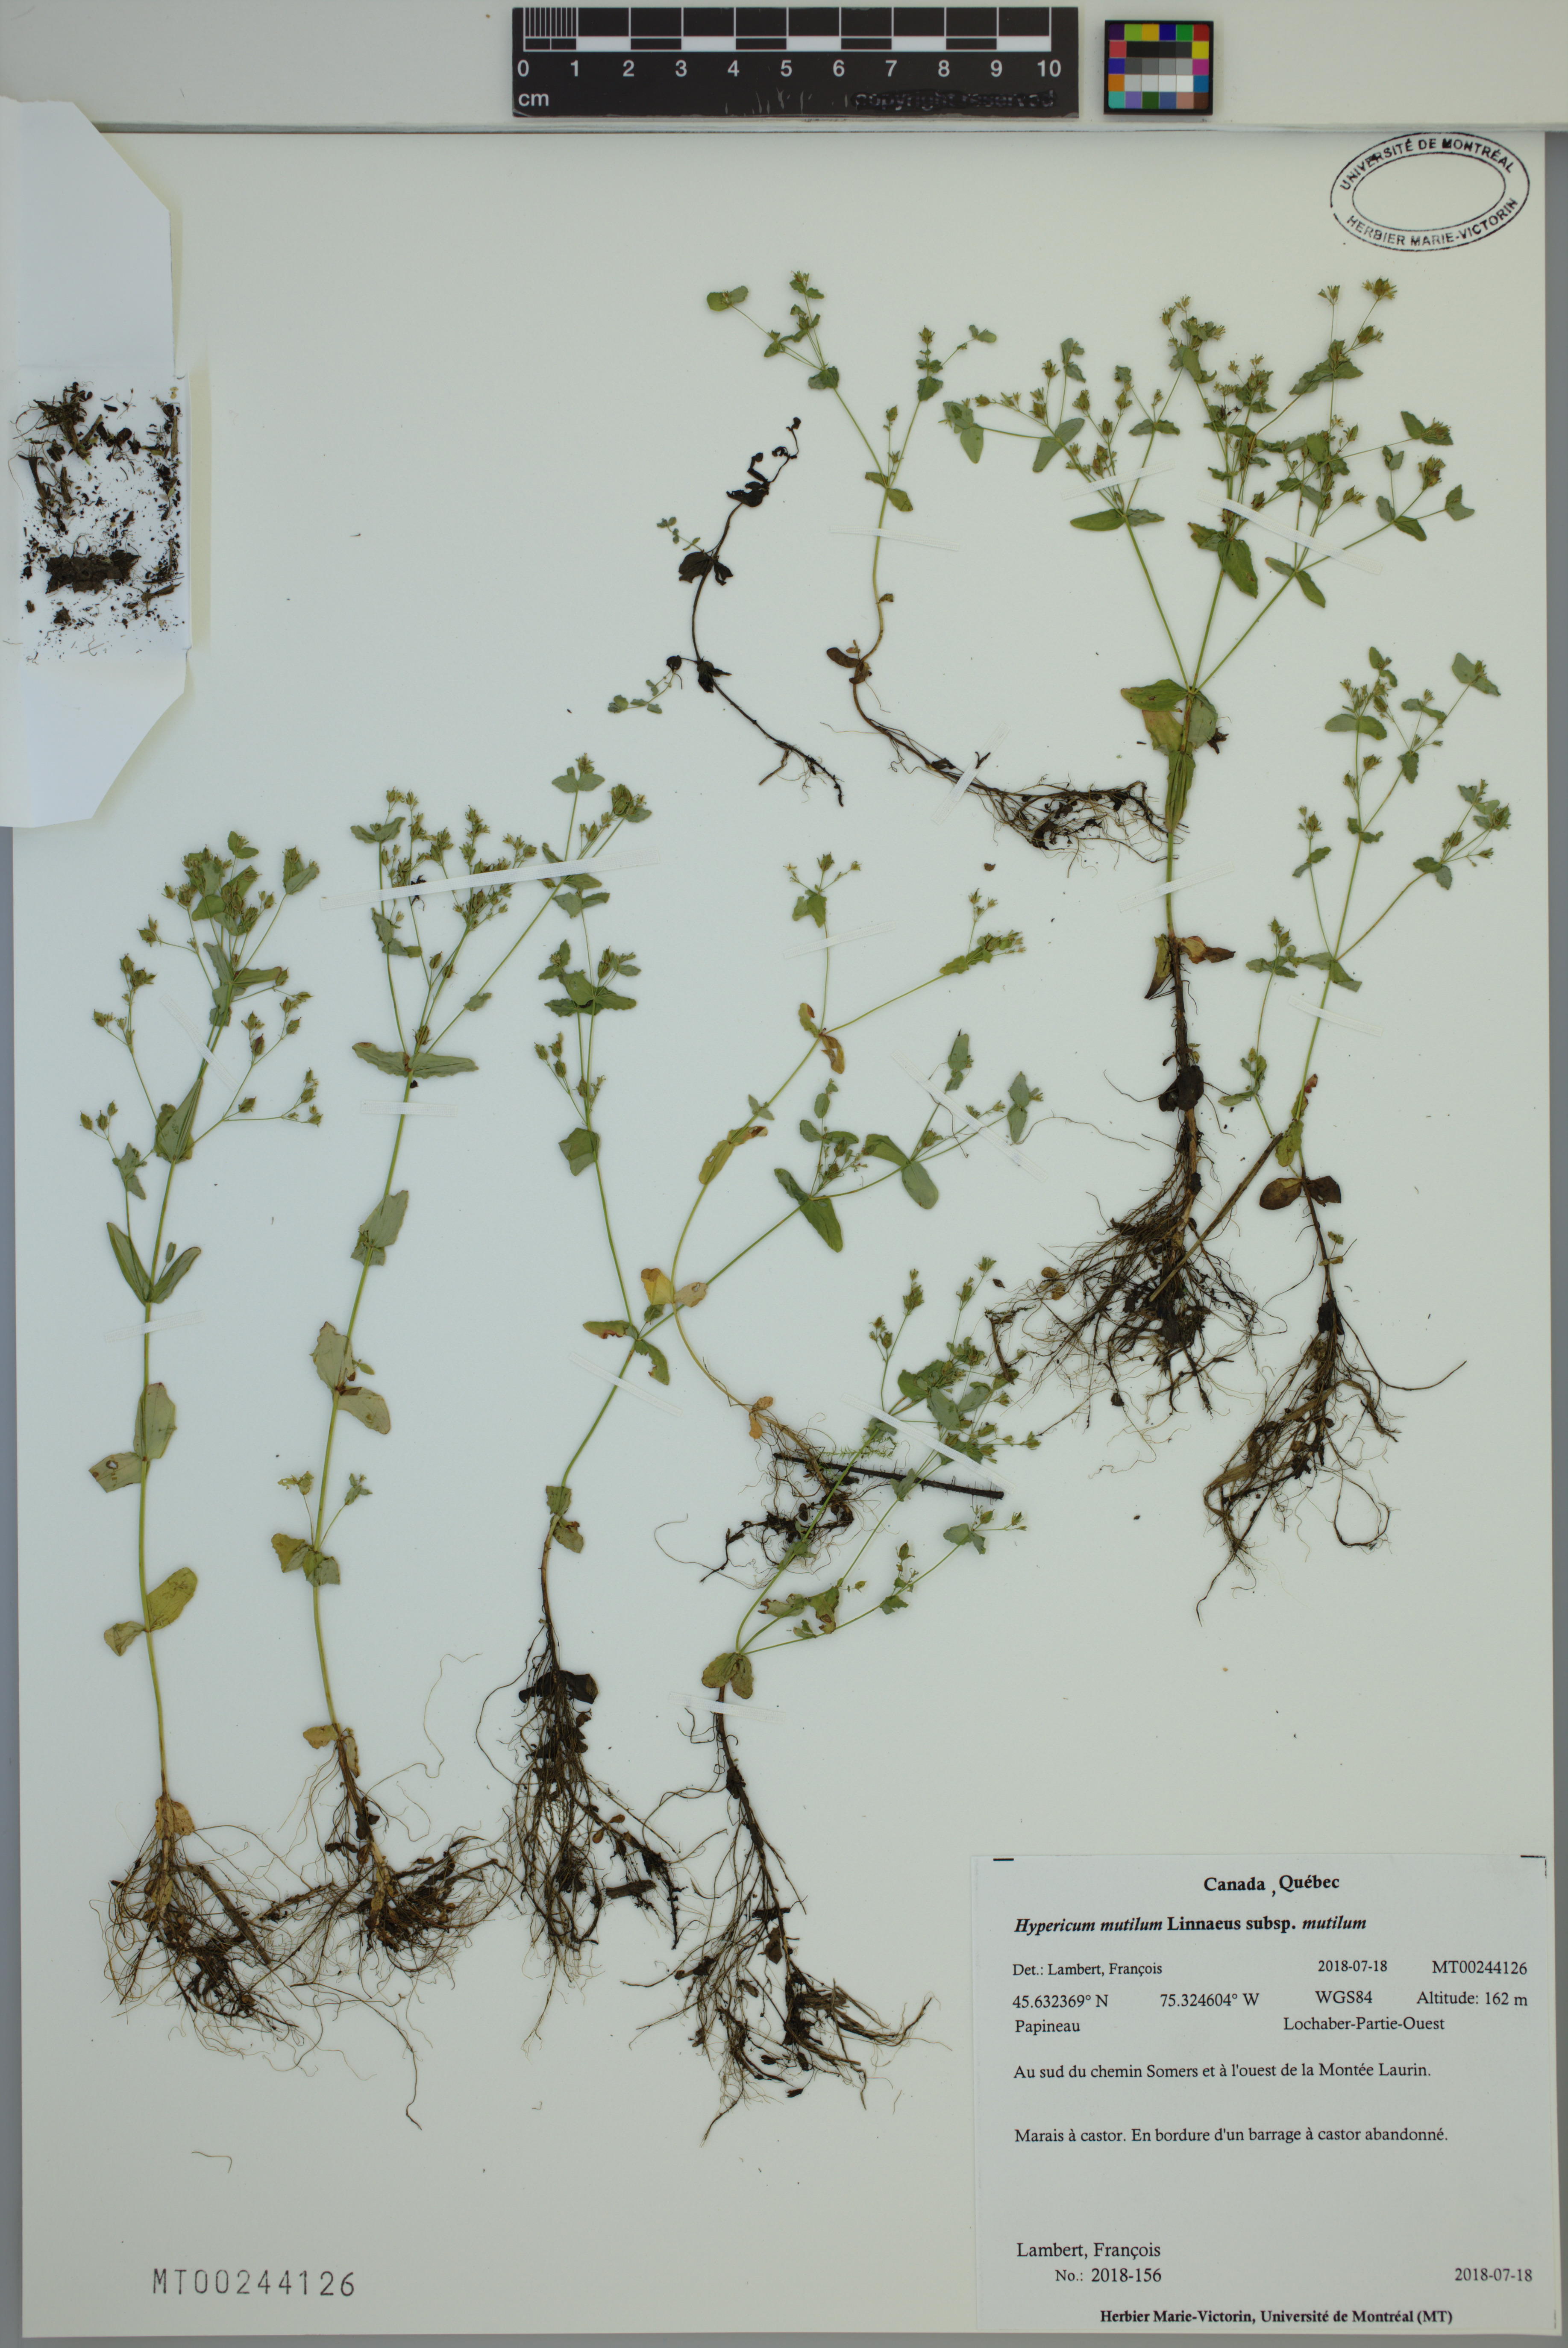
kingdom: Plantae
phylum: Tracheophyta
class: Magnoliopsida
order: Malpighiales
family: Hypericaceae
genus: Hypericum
---
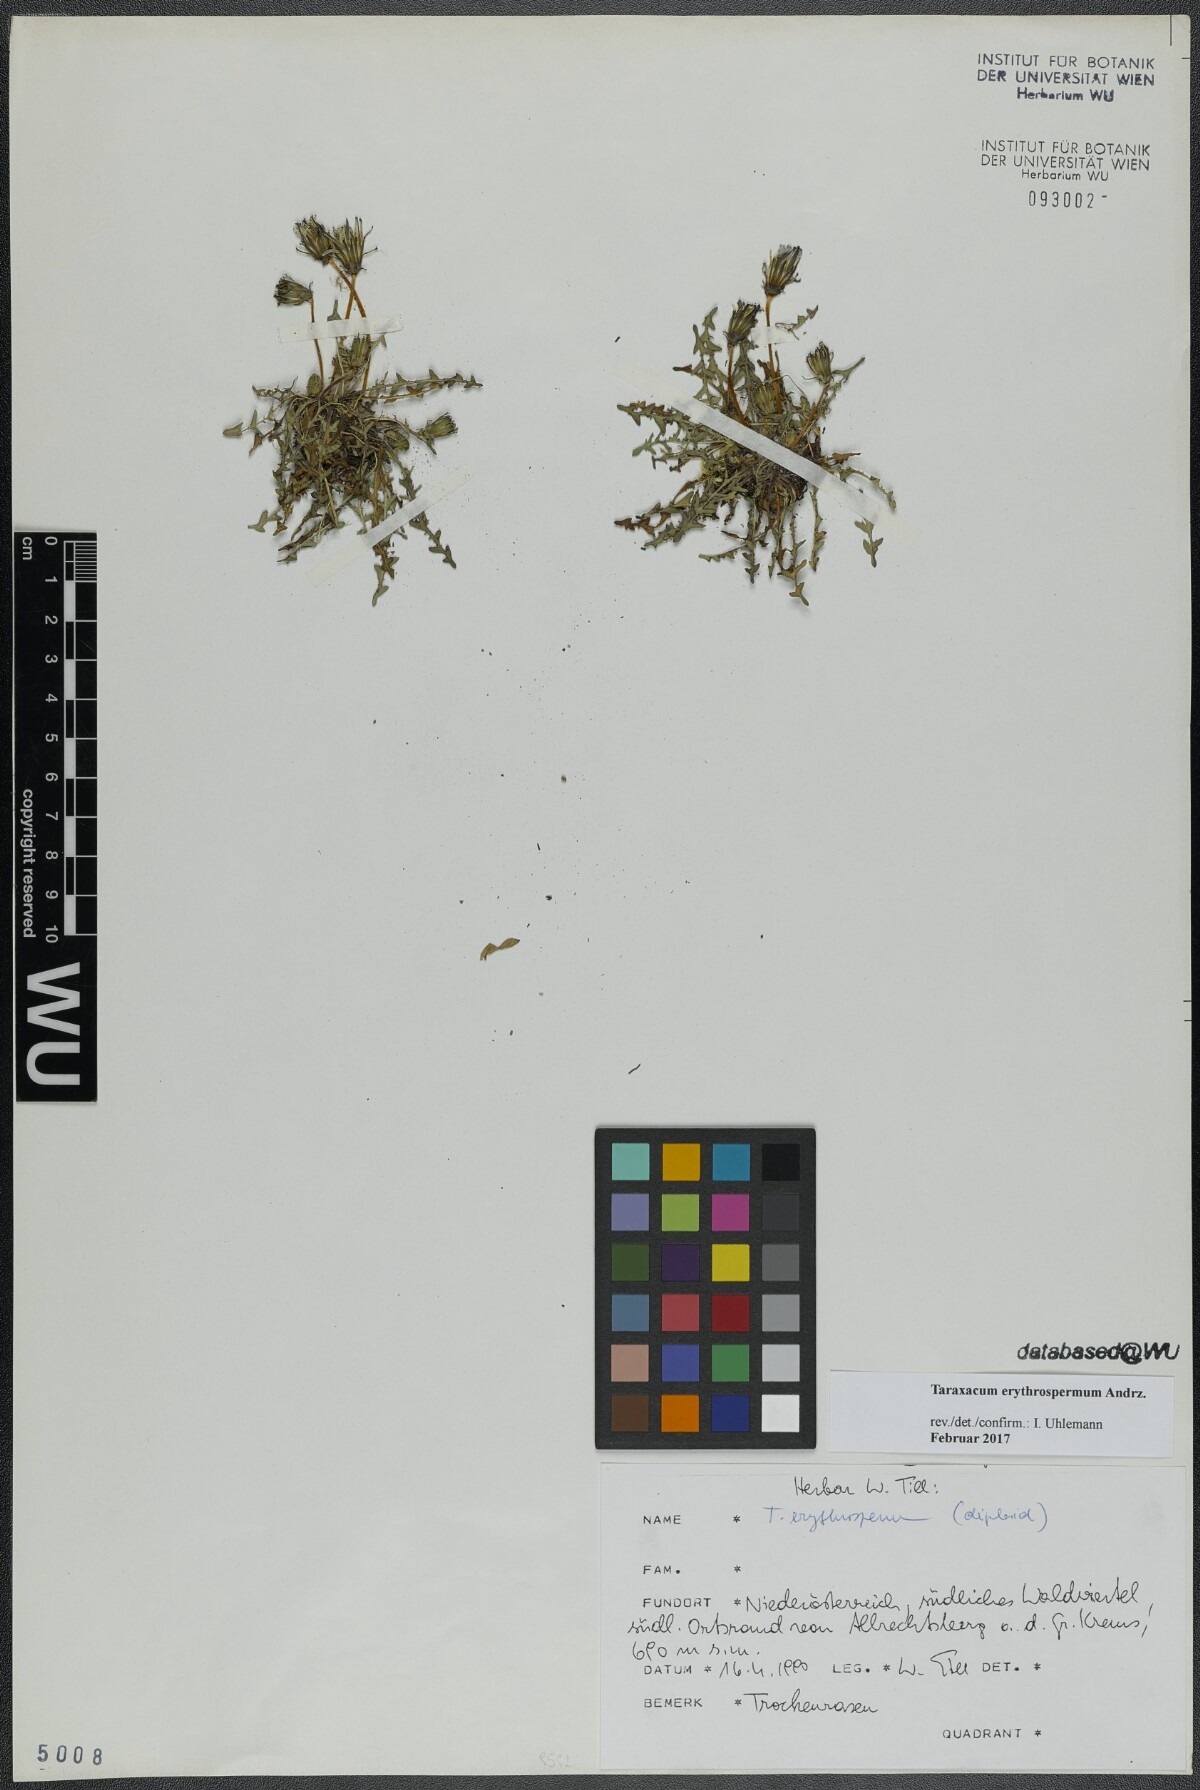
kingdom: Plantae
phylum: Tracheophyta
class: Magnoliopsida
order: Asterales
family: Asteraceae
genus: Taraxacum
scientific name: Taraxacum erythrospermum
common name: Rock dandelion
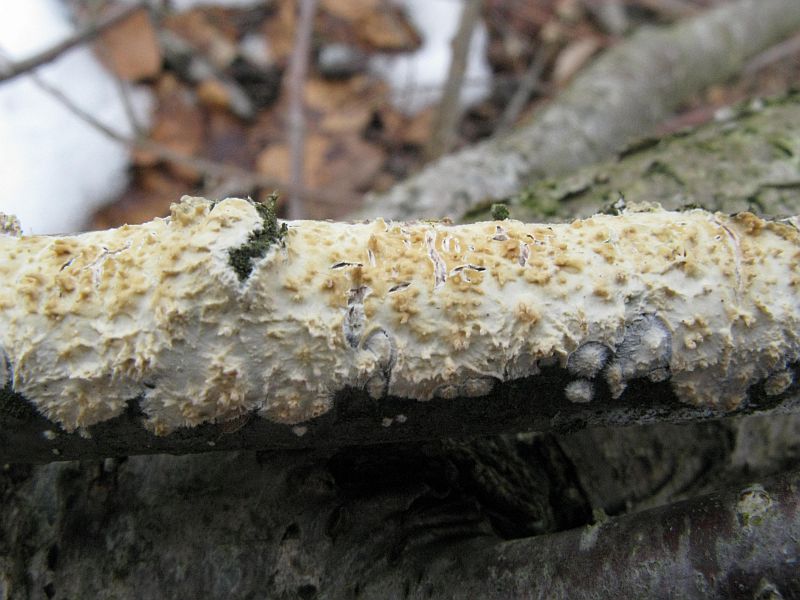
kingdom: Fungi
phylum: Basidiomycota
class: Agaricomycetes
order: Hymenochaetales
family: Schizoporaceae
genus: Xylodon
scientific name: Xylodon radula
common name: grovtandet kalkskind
==
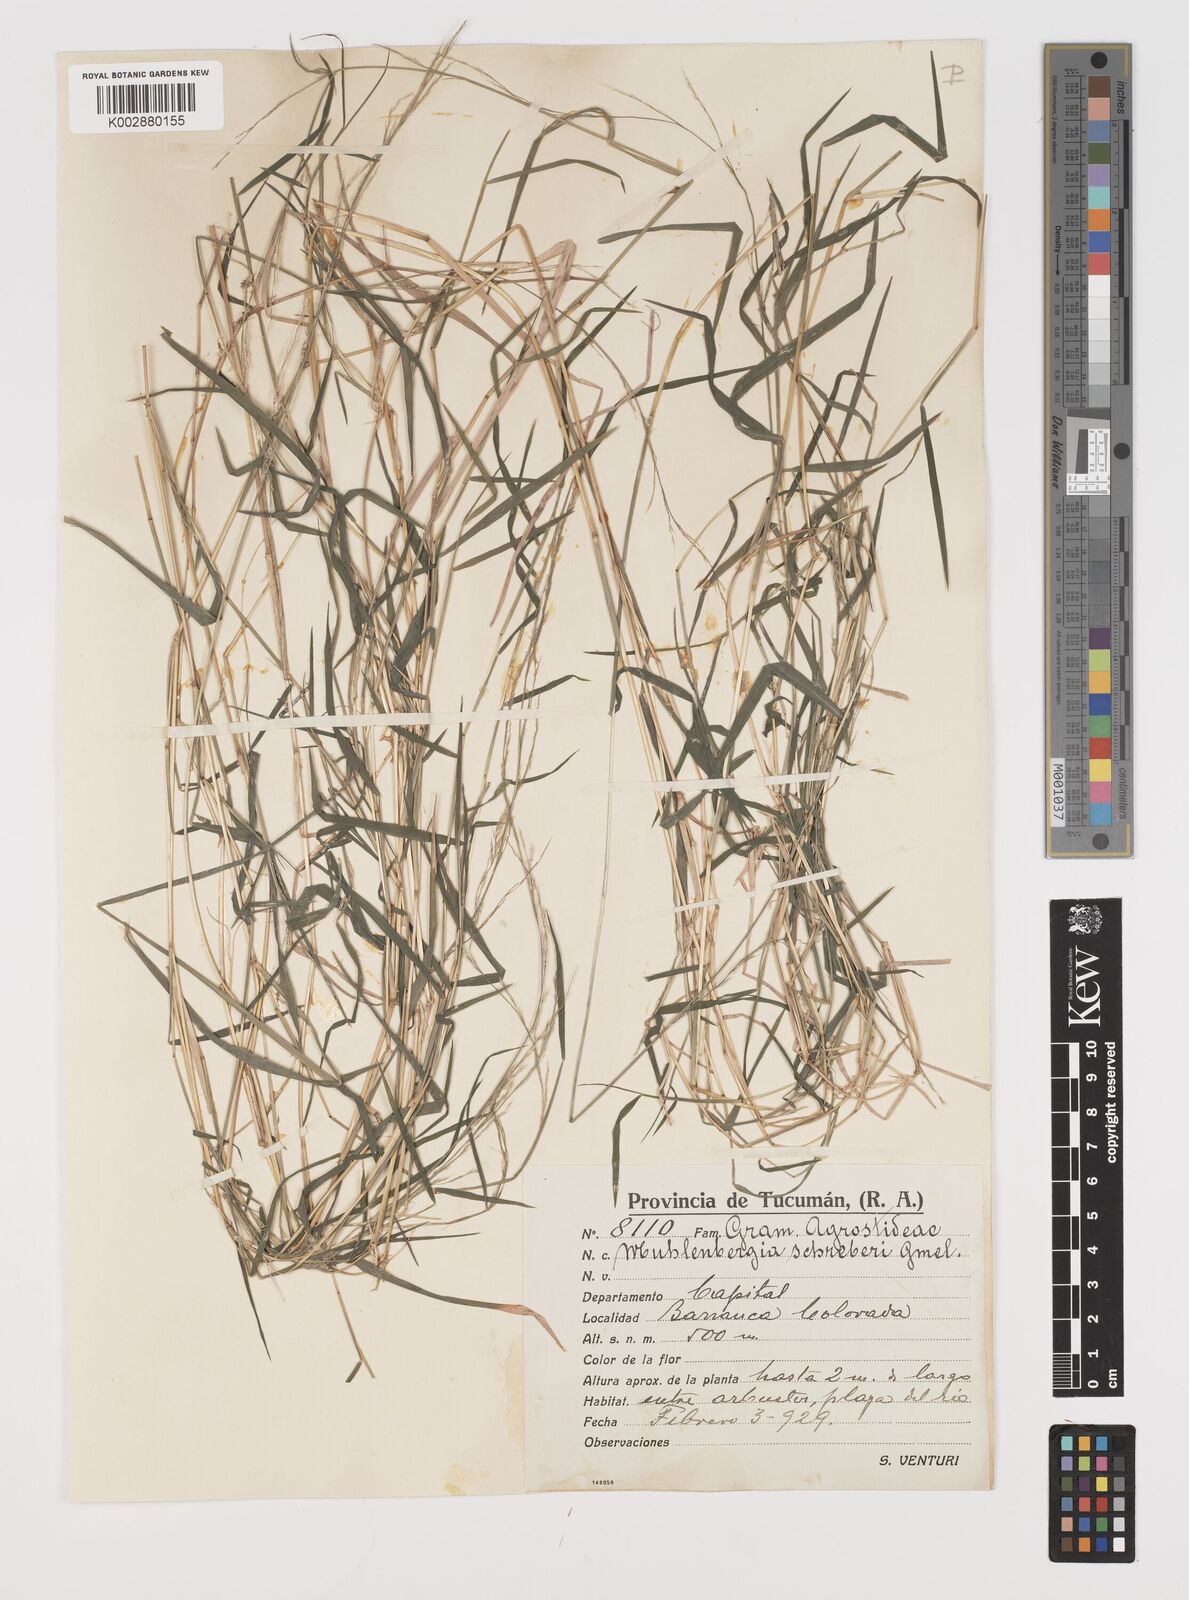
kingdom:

Brief: Can you repeat the listing lines starting at the one that has "order: Asterales" and ending after the one that has "scientific name: Xylodon radula", leaving out the pictures?

Reply to the exercise:
order: Asterales
family: Asteraceae
genus: Taraxacum
scientific name: Taraxacum erythrospermum
common name: Rock dandelion
kingdom: Fungi
phylum: Basidiomycota
class: Agaricomycetes
order: Hymenochaetales
family: Schizoporaceae
genus: Xylodon
scientific name: Xylodon radula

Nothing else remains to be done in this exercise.